PASSAGE PROVIDED
======
How a scholar of ancient history whose only concern was the teaching of facts, became a flash point in the race game is an object lesson in what happens when you ignore important principles in order to get along. The critical points in the book are early as she shows how in order to avoid confrontation people with authority choose to empower those who eschew fact, evidence, schollarship, procedure and decorum. The enablers, more than the hucksters, are the real villains of this book. Their cowardice should be a source of personal and professional disgrace as tachers and administrators. It is an excellent illustration of the cost of appeasement.
Her writing seems rather naive at times; almost as if she doesn't realize why this is happening. In the end she decides that facts were being suborned for the sake of a desired result (empowerment and pride). She argues that a noble motive doesn't justify the use of untruth and myth. It demeans those who the users would hope to empower. Lefkowitz's essential innocence to actual motive is almost incredible to read, but is no more odd that the media's unwillingness to condemn a certain reverend's from Chicago incredible statements before a select group until he publicly made those same statements in front of a national audience.
======
COMPLETE THE FOLLOWING
A. Echo the book review's wording between "Her writing seems" and "a national audience.", inclusive.
B. Answer these questions using the book review:
(i) Whom does the reviewer call the real villains of the book?
(ii) What does the reviewer say the book is an excellent illustration of?
(iii) For what did the author conclude facts were being suborned?
C. Write the next part of the book review, picking up after its last sentence.
The items that follow are separate material, unrelated to the book review.
======
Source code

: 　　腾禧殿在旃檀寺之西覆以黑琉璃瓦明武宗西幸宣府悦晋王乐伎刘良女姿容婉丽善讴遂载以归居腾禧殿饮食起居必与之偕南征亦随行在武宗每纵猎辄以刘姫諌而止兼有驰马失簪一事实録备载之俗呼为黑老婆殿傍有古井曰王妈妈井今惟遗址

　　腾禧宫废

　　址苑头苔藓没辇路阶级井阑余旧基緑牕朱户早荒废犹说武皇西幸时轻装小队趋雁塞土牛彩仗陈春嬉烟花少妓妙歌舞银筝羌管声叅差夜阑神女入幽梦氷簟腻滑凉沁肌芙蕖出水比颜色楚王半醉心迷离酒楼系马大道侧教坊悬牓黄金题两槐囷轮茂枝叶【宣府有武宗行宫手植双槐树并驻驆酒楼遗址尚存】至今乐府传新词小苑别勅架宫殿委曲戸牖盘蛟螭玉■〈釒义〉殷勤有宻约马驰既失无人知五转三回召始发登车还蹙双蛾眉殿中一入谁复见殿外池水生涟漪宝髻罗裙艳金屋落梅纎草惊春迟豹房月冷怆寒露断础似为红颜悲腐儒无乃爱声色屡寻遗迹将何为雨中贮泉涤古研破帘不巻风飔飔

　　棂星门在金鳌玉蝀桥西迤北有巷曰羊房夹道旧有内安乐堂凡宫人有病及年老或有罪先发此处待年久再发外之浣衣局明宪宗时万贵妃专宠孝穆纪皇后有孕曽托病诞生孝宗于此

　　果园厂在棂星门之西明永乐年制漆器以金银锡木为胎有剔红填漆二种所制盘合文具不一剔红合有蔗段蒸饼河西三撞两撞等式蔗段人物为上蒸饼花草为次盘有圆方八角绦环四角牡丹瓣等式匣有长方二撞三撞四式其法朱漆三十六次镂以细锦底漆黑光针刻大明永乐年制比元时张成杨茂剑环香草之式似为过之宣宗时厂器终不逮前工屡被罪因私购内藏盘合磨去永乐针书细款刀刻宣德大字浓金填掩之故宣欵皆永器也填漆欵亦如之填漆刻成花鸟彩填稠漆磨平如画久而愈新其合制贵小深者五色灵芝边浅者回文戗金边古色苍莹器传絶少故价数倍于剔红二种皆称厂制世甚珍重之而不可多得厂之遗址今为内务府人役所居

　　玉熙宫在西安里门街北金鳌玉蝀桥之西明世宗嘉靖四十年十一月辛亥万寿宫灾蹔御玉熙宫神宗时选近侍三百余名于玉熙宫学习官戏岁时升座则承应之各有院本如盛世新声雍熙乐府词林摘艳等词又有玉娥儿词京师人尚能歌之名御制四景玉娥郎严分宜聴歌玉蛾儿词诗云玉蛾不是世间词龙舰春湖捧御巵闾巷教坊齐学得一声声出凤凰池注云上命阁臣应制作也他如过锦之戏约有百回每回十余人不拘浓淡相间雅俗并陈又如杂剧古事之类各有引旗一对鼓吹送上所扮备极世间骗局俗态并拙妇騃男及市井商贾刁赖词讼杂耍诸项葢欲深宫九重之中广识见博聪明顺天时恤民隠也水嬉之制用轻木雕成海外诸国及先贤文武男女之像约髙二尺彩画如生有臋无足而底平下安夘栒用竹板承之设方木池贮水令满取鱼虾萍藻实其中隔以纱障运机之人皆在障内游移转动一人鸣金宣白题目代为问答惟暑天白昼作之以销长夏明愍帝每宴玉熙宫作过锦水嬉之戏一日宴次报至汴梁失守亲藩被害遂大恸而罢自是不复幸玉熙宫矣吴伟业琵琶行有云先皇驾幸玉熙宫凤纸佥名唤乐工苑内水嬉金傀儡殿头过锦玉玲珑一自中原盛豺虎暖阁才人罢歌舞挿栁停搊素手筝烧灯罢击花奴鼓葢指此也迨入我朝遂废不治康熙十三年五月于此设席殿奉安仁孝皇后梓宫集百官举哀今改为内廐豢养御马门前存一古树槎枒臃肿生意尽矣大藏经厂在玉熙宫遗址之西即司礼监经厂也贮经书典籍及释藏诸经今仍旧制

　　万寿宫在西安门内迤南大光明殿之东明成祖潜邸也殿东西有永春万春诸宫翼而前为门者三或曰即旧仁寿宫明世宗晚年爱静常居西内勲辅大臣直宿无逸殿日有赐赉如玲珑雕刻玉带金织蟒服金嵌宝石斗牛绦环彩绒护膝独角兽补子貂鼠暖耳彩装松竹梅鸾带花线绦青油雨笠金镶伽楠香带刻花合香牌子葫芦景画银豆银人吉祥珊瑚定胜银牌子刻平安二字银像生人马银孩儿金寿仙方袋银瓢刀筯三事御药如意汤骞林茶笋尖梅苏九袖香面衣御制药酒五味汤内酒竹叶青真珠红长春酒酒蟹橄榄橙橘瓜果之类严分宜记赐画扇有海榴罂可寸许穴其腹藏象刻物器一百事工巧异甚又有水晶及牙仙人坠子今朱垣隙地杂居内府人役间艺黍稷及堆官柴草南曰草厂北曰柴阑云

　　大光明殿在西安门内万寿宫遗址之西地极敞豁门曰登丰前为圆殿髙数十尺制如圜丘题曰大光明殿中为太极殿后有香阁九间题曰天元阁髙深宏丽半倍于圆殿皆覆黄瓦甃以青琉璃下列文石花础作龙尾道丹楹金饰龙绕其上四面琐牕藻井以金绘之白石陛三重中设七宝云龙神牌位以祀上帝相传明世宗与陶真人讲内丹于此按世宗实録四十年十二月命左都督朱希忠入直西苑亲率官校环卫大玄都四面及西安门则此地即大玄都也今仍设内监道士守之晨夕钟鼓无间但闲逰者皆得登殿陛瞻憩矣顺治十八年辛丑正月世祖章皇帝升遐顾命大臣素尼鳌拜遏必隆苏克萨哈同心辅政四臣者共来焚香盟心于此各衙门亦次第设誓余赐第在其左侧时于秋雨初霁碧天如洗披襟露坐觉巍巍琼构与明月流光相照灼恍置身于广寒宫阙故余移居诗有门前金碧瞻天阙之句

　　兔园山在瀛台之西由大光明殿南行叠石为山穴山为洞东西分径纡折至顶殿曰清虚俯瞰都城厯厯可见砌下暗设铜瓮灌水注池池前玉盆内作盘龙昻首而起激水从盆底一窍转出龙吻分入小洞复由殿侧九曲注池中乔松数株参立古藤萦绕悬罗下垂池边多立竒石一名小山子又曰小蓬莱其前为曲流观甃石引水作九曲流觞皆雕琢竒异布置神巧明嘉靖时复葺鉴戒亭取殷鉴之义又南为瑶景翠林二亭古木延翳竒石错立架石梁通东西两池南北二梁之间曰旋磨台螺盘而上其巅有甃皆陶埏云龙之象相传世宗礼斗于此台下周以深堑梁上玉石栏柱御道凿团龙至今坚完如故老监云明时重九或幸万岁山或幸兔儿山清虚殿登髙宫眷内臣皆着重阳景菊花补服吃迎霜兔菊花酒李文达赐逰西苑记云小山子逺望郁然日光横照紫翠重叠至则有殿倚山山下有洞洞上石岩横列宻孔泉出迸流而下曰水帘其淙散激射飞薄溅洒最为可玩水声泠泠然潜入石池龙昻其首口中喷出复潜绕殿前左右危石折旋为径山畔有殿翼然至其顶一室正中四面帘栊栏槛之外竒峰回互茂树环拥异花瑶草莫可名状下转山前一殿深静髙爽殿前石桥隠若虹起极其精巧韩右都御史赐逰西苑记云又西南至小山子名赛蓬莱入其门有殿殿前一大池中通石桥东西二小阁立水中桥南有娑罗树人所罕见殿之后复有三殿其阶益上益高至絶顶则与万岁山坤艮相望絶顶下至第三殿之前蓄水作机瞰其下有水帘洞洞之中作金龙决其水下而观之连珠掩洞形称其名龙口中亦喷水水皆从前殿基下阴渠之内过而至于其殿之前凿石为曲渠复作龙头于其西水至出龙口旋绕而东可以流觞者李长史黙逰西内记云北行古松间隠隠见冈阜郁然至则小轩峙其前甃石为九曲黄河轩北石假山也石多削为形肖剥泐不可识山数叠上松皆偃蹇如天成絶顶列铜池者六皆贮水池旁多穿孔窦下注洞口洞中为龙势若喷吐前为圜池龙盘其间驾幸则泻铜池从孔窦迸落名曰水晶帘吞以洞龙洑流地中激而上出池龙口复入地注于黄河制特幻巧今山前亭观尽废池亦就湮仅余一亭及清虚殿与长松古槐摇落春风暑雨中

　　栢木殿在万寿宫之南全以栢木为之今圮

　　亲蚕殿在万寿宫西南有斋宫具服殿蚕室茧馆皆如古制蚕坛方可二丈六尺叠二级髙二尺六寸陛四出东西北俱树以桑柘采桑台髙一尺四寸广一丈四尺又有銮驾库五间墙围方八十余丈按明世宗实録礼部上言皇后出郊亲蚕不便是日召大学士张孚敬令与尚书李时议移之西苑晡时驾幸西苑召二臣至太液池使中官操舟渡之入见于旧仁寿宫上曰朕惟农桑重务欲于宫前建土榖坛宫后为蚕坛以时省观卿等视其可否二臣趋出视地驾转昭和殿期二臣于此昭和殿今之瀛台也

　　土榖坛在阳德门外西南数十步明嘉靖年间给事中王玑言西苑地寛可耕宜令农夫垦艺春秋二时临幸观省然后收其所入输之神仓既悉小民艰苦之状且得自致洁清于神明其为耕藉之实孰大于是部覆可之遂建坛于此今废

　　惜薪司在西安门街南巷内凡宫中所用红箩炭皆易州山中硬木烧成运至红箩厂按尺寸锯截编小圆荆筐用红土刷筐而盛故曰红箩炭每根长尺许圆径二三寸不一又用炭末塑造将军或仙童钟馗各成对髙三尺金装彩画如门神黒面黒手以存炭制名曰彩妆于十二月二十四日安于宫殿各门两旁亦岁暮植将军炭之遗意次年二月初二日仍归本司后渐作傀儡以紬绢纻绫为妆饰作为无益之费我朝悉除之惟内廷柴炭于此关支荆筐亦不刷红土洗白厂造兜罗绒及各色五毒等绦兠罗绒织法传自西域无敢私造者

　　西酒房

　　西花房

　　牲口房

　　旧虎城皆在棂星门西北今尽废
======
ANSWERS TO THE EXERCISE
A.
Her writing seems rather naive at times; almost as if she doesn't realize why this is happening. In the end she decides that facts were being suborned for the sake of a desired result (empowerment and pride). She argues that a noble motive doesn't justify the use of untruth and myth. It demeans those who the users would hope to empower. Lefkowitz's essential innocence to actual motive is almost incredible to read, but is no more odd that the media's unwillingness to condemn a certain reverend's from Chicago incredible statements before a select group until he publicly made those same statements in front of a national audience.

B.
(i) The enablers
(ii) The cost of appeasement
(iii) For the sake of a desired result (empowerment and pride)

C.
This is the book's one weakness. She doesn't realize that this is in effect a religion and its "preachers" goal is to empower not the follower but themselves for the sake of status, influence and financial reward. This can only be done if the rubes are kept angry and dependant. Her fact based argument was and is a threat to this. Thus she was attacked.
In terms of readability this is as dry as one might expect from one whose main concern is literal fact. Lefkowitz is no Shelby Foote or Will Durant but she doesn't have to be, the story itself is compelling and topical enough not to require such an author.
This fault aside this book is vital reading. It is important to reward truth and those who will stand up to it but its also a reminder to others that the price of silence will eventually have to be paid with interest.